Inpost und ein Konsortium verschiedener Investoren, darunter Advent und Fedex haben sich mit dem polnischen E-Commerce-Anbieter Inpost über ein öffentliches Kaufangebot der im Markt befindlichen Aktien geeinigt. Das Unternehmen bietet unter anderem automatisierte Paketschließfächer als Zustelloption im Bereich der letzten Meile außerhalb des Wohnhauses an.
Laut Mitteilung bietet das Konsortium für alle ausgegebenen und ausstehenden Aktien 15,60 Euro pro Aktie. Mit dem sogenannten Squeeze-out-Verfahren sollen Minderheitsaktionäre dazu gebracht werden, ihre Anteile an dem Unternehmen zu verkaufen. Ein Ausschuss aus Mitgliedern des Vorstands und Aufsichtsrats von Inpost hat das Angebot des Konsortiums mit externen Beratern geprüft und empfiehlt den Aktionären den Verkauf, „sofern und sobald es unterbreitet wird“.
Die Übernahme soll im zweiten Halbjahr 2026 abgeschlossen werden, wie es in der gemeinsamen Mitteilung aller an der Transaktion beteiligten Unternehmen weiter heißt.
Verteilung der künftigen Anteilseigner
Nach Abschluss der Übernahme würde
- Advent 37 Prozent der Anteile halten,
- Fedex ebenfalls 37 Prozent,
- A&R Investments 16 Prozent und
- PPF 10 Prozent.
PPF, A&R und Advent halten aktuell gut 48 Prozent der Anteile an Inpost. Aber die Verteilung der Anteile würde sich nach Abschluss der Transaktion ändern:
- PPF ist ein Finanzinvestor, der aktuell einen gut 30-prozentigen Anteil an Inpost hält.

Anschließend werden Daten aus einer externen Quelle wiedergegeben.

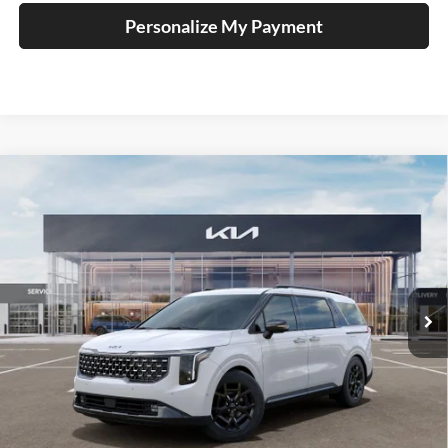
Personalize My Payment
Compare Vehicle
2026
Kia Carnival Hybrid
SX Prestige
BUY
FINANCE
Special Offer
Price Drop
Auffenberg Kia
$53,741
VIN:
KNDNE5KA1T6170203
Stock:
68604
AUFFENBERG PRICE
Model:
MAH4295
Ext.
In Stock
Less
MSRP:
$56,135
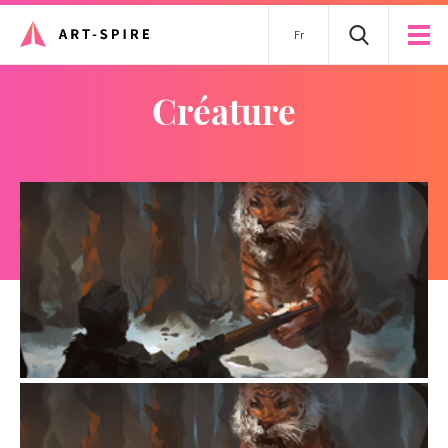
Fr
créature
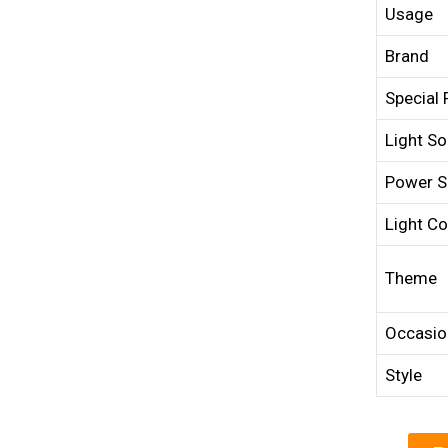
Usage
Brand
Special 
Light So
Power S
Light Co
Theme
Occasio
Style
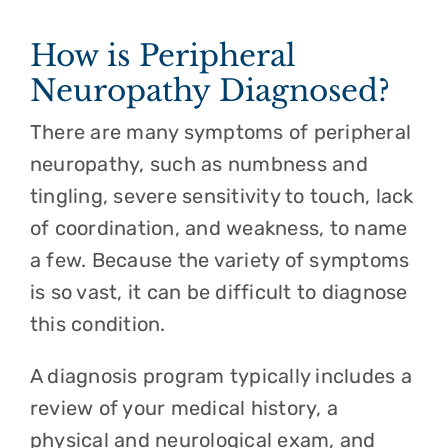
How is Peripheral
Neuropathy Diagnosed?
There are many symptoms of peripheral
neuropathy, such as numbness and
tingling, severe sensitivity to touch, lack
of coordination, and weakness, to name
a few. Because the variety of symptoms
is so vast, it can be difficult to diagnose
this condition.
A diagnosis program typically includes a
review of your medical history, a
physical and neurological exam, and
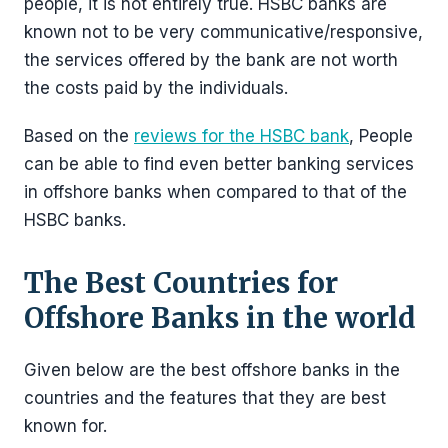
people, it is not entirely true. HSBC banks are
known not to be very communicative/responsive,
the services offered by the bank are not worth
the costs paid by the individuals.
Based on the
reviews for the HSBC bank
, People
can be able to find even better banking services
in offshore banks when compared to that of the
HSBC banks.
The Best Countries for
Offshore Banks in the world
Given below are the best offshore banks in the
countries and the features that they are best
known for.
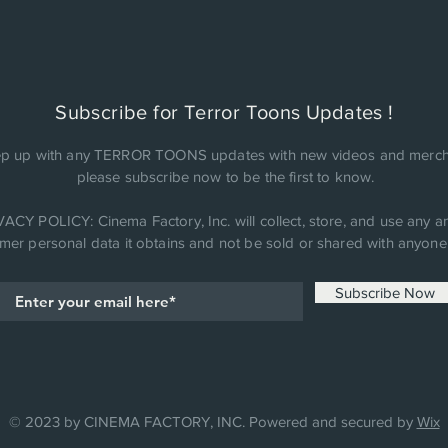
Subscribe for Terror Toons Updates !
p up with any TERROR TOONS updates with new videos and merch
please subscribe now to be the first to know.
ACY POLICY: Cinema Factory, Inc. will collect, store, and use any an
mer personal data it obtains and not be sold or shared with anyone 
Subscribe Now
© 2023 by CINEMA FACTORY, INC. Powered and secured by
Wix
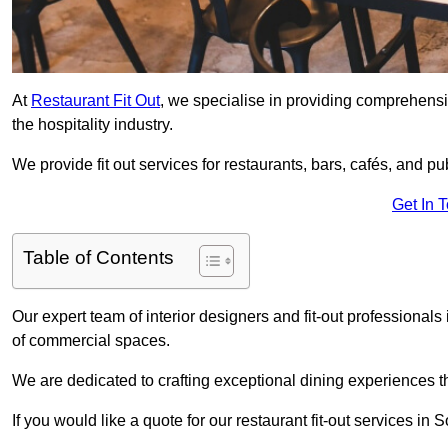
At
Restaurant Fit Out
, we specialise in providing comprehensive
the hospitality industry.
We provide fit out services for restaurants, bars, cafés, and p
Get In 
Table of Contents
Our expert team of interior designers and fit-out professiona
of commercial spaces.
We are dedicated to crafting exceptional dining experiences th
If you would like a quote for our restaurant fit-out services i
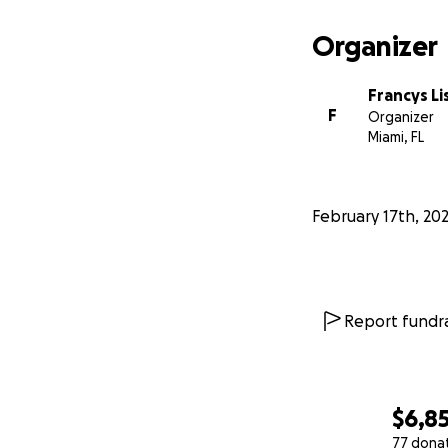
Organizer
Francys L
F
Organizer
Miami, FL
February 17th, 20
Report fundra
$6,8
77 dona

Das Unternehmen will einen Teil des Verkaufswerts reinvestieren und so an dem Unternehmen zu einem kleineren Anteil als bisher beteiligt bleiben.
- Investor A&R hält aktuell gut 12,5 Prozent der Aktien und Investor Advent 6,5 Prozent der Anteile. Ihre Anteile würden sich vergrößern.
Fedex würde über seine Tochtergesellschaft FCWB neuer Anteilseigner werden.
Was passiert mit dem Unternehmen Inpost?
- Hauptsitz des Unternehmens würde Polen bleiben.
- Der Gründer Rafal Brzoska bleibt Geschäftsführer.
- Inpost würde unter dem bisherigen Namen eigenständig in der derzeitigen Form fortgeführt, wie es weiter heißt.
- FedEx und InPost sollen laut Aussage unabhängige Wettbewerber in ihren jeweiligen Märkten und Segmenten bleiben. Eine Integration der Aktivitäten beider Unternehmen sei nicht geplant.
Fedex: Wachstumsstrategie unterstützen, Synergien heben
Fedex plant nach Abschluss der Transaktion Vereinbarungen mit Inpost zu treffen, um seinen Kunden Zugang zu den „Last-Mile-B2C-Kapazitäten“ des Anbieters zu verschaffen. Zugleich wolle man die Wachstumsphase von Inpost unterstützen.
Das Konsortium der künftigen möglichen Anteileigner verpflichtet sich, die bestehende Strategie des Unternehmens zu unterstützen. Unter anderem zählt dazu auch die Expansion in Frankreich, Spanien, Portugal, Italien, Benelux und UK.
„Aufbauend auf unserem Erfolg in Polen wird diese Transaktion unsere nächste Wachstumsphase unterstützen, während wir weiterhin in ganz Europa expandieren“, so Gründer Brzoska.
Abschluss der Transaktion steht noch unter Vorbehalt: Weitere Schritte
Sollte das Konsortium nach Ende der Nachannahmefrist mindestens 80 Prozent aber weniger als 95 Prozent der Aktien halten, soll eine Nachabschluss-Spaltung durchgeführt werden. Sollte es mindestens 95 Prozent halten, soll ein Squeeze-Out-Verfahren eingeleitet werden.
Behördliche und wettbewerbsrechtliche Genehmigungen der Transaktion stehen noch aus. Das Angebot des Konsortiums an die Aktionäre soll im zweiten Quartal erfolgen, es sind zudem zwei außerordentliche Hauptversammlungen von Inpost geplant. Nach diesen erforderlichen Schritten, und unter dem Vorbehalt, dass das Angebotsmemorandum genehmigt wird, gehen die beteiligten Unternehmen davon aus, die Übernahme im zweiten Halbjahr abschließen zu können.